The transformer math is the easy part to read about. Most of my confusion was in those three layers talking to each other.

PagedAttention, in one picture

Naive serving often reserves a long KV buffer per request. Short prompts waste most of it, so you fit fewer concurrent users.

PagedAttention is the opposite idea: allocate one big KV tensor up front, then give each request a short list of block ids. Token 47 does not mean "grow a tensor." It means "block 2, slot 15 in the shared buffer."

The allocator is just bookkeeping on those ids. The GPU tensor never changes shape during inference. That was the click for me: all the "paging" drama is CPU-side lists and integers, not new CUDA allocations every token.

Things I had backwards at first

I thought the block table stored vectors. It stores handles into the pool. The vectors live in one place; the table is a map.

I mixed up fleet metrics with request state. Before writing code I listed SLOs and counts. Step six of generation only needs identity, full output history, stop rules, and the prompt.

I reordered the scheduler wrong. If you grow block tables before you drop finished sequences, you can allocate for a request that already ended and free it in the same pass. Small bug, very vLLM-shaped lesson: lifecycle order matters as much as the algorithm on paper.

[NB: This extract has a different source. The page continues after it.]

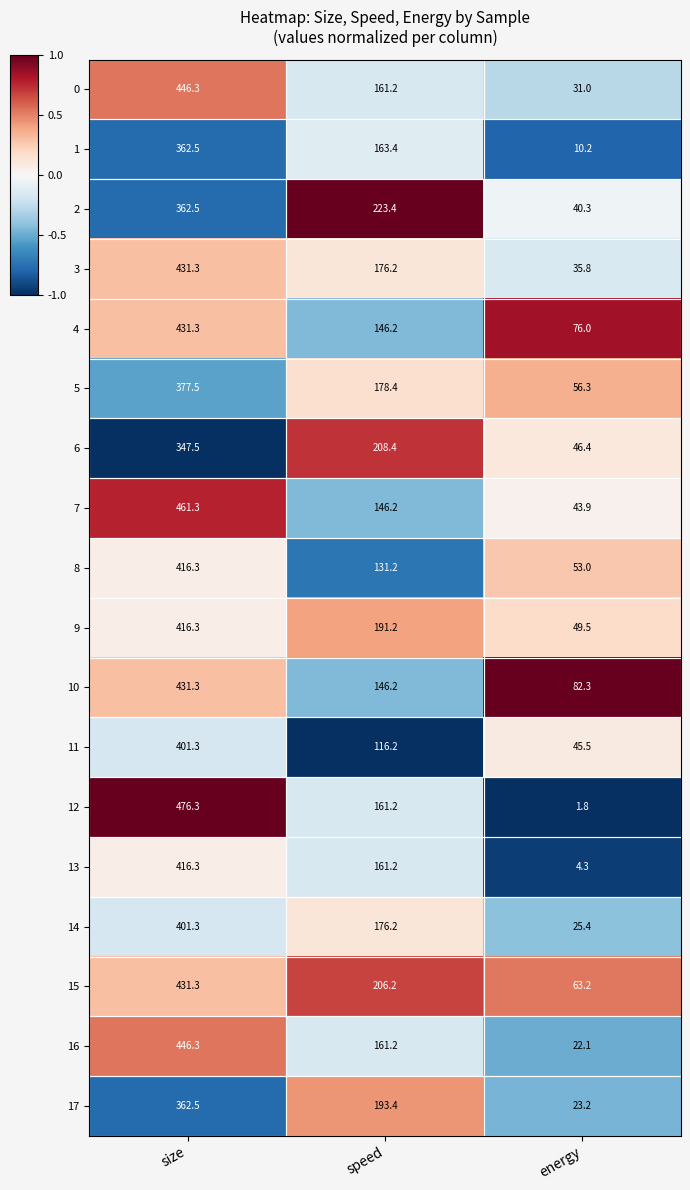

The value of 8 at speed is 131.2. True or false?

True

I treated prefill and decode as different models. Same weights. Different input shapes. Decode is one new token with a position index in the full sequence, not "position 0 in this one-row tensor." I lost time on RoPE before I believed that.

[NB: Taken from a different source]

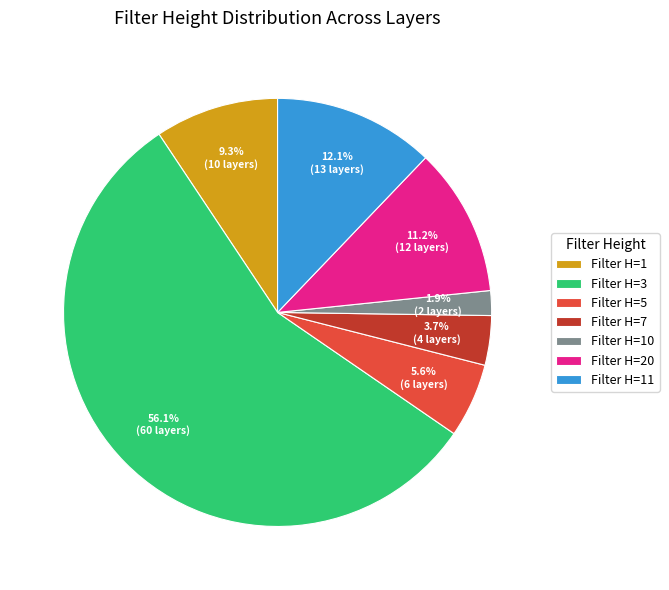

Approximately how many times larger is the value at Filter H=20 compared to Filter H=5?

2.0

I underestimated memory layout vs math. Growing KV with concat-every-step means allocate, copy, free in the hot loop. Writing into a fixed slot is why serving engines feel so much faster in practice. The gap is often memory traffic, not a smarter softmax.

What surprised me

Papers teach the what. Building taught the why behind small choices.

  • Refcounts on blocks only make sense once you imagine two requests sharing a prefix later.
  • Most bugs were state machines and indexing, not attention.
  • File layout followed dependencies: engine owns everything, nothing imports the engine. I did not design that upfront; it fell out of "who creates whom at startup."

If you want to try this yourself

Start from the PagedAttention paper with a sketch of logical tokens vs physical blocks. Get one sequence generating before you turn on batching. Then read Inside vLLM or peek at nano-vllm once your own loop works. Comparisons land better when you have something to compare against.

mini-vllm is my version of that exercise. The repo has benchmarks and the full wiring; this post is only the flavour I wish I had before I opened the editor.